**Directions:** Read the records below and report each line in which "accordo" occurs.
━━ The records
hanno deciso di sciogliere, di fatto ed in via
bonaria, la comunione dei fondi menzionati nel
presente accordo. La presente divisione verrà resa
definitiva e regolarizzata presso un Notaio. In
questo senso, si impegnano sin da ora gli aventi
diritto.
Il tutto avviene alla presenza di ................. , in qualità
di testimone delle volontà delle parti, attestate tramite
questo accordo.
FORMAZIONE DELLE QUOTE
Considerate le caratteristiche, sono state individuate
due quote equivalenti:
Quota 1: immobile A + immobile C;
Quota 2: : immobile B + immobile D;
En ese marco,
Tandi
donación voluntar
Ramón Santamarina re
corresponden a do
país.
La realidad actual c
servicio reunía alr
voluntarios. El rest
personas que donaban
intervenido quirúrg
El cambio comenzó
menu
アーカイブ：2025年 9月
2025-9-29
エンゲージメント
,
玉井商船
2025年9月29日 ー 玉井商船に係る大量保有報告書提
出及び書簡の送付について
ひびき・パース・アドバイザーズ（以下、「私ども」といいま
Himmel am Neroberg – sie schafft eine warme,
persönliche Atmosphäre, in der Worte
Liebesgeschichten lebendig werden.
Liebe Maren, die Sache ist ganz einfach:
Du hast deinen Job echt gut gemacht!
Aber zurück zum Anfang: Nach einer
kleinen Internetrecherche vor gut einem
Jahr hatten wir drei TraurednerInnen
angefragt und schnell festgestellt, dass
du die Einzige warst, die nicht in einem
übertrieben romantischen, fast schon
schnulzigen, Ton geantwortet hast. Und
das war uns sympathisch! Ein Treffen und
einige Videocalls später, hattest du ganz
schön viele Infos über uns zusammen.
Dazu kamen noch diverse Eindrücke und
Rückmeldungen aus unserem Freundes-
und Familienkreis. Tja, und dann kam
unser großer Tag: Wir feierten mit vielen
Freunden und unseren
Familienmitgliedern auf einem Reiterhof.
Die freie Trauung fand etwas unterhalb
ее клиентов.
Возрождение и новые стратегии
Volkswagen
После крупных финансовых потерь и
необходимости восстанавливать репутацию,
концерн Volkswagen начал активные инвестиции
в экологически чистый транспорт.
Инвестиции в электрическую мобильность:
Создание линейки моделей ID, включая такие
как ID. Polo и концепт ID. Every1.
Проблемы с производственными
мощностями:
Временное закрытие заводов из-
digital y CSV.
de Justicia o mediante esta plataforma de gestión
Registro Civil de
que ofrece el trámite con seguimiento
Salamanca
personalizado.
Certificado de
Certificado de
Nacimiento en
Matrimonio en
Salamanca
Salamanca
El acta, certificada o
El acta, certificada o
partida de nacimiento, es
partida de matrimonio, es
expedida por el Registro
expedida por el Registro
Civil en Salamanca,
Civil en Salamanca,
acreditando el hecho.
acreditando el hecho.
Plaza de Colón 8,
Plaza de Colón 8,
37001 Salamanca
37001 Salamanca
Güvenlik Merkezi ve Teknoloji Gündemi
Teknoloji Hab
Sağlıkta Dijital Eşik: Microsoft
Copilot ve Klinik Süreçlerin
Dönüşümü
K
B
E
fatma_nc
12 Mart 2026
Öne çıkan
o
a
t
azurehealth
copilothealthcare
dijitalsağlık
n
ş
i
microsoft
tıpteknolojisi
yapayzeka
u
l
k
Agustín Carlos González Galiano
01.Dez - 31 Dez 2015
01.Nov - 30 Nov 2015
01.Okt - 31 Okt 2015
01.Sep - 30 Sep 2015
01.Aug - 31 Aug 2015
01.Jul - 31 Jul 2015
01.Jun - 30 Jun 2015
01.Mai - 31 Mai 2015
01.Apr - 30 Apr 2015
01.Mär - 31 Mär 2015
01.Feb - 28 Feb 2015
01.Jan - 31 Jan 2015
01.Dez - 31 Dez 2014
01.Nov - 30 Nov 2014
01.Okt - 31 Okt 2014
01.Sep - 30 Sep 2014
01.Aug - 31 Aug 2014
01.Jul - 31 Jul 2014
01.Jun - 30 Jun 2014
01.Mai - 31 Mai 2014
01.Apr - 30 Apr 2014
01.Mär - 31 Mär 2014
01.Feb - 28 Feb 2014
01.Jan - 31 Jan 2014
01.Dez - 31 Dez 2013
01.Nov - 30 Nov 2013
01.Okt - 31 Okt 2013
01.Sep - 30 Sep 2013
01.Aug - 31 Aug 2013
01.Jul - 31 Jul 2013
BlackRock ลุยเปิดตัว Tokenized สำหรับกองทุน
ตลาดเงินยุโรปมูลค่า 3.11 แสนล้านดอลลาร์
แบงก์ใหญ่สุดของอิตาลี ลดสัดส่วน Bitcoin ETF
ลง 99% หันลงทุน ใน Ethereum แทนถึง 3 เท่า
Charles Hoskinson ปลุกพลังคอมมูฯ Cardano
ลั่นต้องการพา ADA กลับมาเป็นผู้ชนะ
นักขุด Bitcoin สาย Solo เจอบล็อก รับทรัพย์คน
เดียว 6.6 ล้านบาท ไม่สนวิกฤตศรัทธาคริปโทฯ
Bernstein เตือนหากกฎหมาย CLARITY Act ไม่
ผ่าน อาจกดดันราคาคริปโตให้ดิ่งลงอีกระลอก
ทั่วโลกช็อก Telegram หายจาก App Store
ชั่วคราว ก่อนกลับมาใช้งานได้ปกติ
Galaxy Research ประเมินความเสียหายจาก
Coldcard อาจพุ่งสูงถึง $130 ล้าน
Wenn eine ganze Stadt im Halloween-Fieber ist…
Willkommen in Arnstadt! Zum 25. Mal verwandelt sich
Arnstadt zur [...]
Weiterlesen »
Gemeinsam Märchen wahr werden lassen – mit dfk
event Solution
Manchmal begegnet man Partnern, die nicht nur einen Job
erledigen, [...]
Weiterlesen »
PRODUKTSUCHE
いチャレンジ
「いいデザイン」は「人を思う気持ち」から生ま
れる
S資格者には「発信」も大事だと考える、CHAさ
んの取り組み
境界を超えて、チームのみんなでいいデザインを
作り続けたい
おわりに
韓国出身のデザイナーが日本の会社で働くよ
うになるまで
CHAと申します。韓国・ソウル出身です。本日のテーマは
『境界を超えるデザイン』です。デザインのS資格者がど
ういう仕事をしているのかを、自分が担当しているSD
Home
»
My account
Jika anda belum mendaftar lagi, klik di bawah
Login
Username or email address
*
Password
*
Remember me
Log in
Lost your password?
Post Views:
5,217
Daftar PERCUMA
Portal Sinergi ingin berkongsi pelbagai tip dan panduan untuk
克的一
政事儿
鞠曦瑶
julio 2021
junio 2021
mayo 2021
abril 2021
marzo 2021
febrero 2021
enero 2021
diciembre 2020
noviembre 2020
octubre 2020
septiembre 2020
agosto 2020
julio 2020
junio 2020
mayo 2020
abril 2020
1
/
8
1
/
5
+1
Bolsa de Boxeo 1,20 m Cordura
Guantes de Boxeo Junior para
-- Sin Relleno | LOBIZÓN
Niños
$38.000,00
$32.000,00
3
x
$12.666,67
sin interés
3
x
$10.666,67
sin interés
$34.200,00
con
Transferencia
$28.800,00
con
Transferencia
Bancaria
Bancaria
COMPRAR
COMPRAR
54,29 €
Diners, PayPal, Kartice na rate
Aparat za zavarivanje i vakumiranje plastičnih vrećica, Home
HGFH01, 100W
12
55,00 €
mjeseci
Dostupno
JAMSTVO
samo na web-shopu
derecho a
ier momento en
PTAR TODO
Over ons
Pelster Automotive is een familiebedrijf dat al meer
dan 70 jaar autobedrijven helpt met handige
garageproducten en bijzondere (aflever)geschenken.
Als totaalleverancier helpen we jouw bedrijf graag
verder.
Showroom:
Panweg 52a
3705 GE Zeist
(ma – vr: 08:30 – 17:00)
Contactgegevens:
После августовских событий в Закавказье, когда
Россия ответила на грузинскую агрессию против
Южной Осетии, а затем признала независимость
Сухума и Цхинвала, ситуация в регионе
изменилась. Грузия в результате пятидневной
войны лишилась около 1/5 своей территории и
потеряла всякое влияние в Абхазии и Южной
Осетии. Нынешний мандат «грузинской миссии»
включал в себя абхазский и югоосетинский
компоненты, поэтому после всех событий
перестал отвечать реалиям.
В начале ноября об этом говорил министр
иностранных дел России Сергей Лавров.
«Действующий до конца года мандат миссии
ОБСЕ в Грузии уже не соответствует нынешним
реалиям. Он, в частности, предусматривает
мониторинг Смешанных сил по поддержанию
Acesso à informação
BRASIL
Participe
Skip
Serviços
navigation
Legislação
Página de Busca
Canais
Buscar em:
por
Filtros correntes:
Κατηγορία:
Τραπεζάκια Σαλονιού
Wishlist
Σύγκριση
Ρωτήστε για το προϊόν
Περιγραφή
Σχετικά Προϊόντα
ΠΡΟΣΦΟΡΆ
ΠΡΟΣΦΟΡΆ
━━━━
**Reply to the task:**
presente accordo. La presente divisione verrà resa
questo accordo.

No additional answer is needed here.